(Material for the task begins)
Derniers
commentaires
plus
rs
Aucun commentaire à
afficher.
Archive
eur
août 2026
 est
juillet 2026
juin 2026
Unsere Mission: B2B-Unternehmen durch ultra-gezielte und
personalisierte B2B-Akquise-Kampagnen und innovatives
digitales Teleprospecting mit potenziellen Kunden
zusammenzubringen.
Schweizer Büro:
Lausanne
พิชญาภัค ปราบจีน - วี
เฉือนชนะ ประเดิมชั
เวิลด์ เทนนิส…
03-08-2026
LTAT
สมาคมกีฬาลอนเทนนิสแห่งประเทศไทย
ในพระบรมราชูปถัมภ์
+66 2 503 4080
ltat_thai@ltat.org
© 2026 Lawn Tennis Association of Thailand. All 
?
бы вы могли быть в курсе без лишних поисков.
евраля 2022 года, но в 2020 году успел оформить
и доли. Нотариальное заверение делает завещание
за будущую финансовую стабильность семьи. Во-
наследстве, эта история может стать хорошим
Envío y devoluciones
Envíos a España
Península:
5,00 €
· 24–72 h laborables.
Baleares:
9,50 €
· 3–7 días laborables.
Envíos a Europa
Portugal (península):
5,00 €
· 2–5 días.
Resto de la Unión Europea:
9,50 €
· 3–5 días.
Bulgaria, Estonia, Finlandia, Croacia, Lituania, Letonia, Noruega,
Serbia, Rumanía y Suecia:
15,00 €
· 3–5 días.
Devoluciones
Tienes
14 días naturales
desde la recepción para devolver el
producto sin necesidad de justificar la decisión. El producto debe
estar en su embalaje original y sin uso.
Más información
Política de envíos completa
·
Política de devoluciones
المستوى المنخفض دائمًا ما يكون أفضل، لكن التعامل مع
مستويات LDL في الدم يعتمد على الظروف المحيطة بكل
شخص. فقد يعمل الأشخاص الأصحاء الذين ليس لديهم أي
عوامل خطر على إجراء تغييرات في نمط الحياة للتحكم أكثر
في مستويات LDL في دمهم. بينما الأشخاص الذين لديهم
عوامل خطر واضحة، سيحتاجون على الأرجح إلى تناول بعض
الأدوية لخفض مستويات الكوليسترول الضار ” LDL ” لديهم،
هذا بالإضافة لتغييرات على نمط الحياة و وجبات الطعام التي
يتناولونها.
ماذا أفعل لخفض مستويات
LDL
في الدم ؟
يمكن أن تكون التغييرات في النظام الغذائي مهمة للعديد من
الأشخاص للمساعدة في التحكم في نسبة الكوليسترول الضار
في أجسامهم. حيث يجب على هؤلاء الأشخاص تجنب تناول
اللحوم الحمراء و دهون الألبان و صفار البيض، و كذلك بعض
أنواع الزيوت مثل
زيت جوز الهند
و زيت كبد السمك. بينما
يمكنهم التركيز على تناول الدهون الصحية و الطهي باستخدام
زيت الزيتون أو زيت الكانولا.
(Material for the task ends)
* Task *
Return every record above exactly, line by line.

* Your response *
Derniers
commentaires
plus
rs
Aucun commentaire à
afficher.
Archive
eur
août 2026
 est
juillet 2026
juin 2026
Unsere Mission: B2B-Unternehmen durch ultra-gezielte und
personalisierte B2B-Akquise-Kampagnen und innovatives
digitales Teleprospecting mit potenziellen Kunden
zusammenzubringen.
Schweizer Büro:
Lausanne
พิชญาภัค ปราบจีน - วี
เฉือนชนะ ประเดิมชั
เวิลด์ เทนนิส…
03-08-2026
LTAT
สมาคมกีฬาลอนเทนนิสแห่งประเทศไทย
ในพระบรมราชูปถัมภ์
+66 2 503 4080
ltat_thai@ltat.org
© 2026 Lawn Tennis Association of Thailand. All 
?
бы вы могли быть в курсе без лишних поисков.
евраля 2022 года, но в 2020 году успел оформить
и доли. Нотариальное заверение делает завещание
за будущую финансовую стабильность семьи. Во-
наследстве, эта история может стать хорошим
Envío y devoluciones
Envíos a España
Península:
5,00 €
· 24–72 h laborables.
Baleares:
9,50 €
· 3–7 días laborables.
Envíos a Europa
Portugal (península):
5,00 €
· 2–5 días.
Resto de la Unión Europea:
9,50 €
· 3–5 días.
Bulgaria, Estonia, Finlandia, Croacia, Lituania, Letonia, Noruega,
Serbia, Rumanía y Suecia:
15,00 €
· 3–5 días.
Devoluciones
Tienes
14 días naturales
desde la recepción para devolver el
producto sin necesidad de justificar la decisión. El producto debe
estar en su embalaje original y sin uso.
Más información
Política de envíos completa
·
Política de devoluciones
المستوى المنخفض دائمًا ما يكون أفضل، لكن التعامل مع
مستويات LDL في الدم يعتمد على الظروف المحيطة بكل
شخص. فقد يعمل الأشخاص الأصحاء الذين ليس لديهم أي
عوامل خطر على إجراء تغييرات في نمط الحياة للتحكم أكثر
في مستويات LDL في دمهم. بينما الأشخاص الذين لديهم
عوامل خطر واضحة، سيحتاجون على الأرجح إلى تناول بعض
الأدوية لخفض مستويات الكوليسترول الضار ” LDL ” لديهم،
هذا بالإضافة لتغييرات على نمط الحياة و وجبات الطعام التي
يتناولونها.
ماذا أفعل لخفض مستويات
LDL
في الدم ؟
يمكن أن تكون التغييرات في النظام الغذائي مهمة للعديد من
الأشخاص للمساعدة في التحكم في نسبة الكوليسترول الضار
في أجسامهم. حيث يجب على هؤلاء الأشخاص تجنب تناول
اللحوم الحمراء و دهون الألبان و صفار البيض، و كذلك بعض
أنواع الزيوت مثل
زيت جوز الهند
و زيت كبد السمك. بينما
يمكنهم التركيز على تناول الدهون الصحية و الطهي باستخدام
زيت الزيتون أو زيت الكانولا.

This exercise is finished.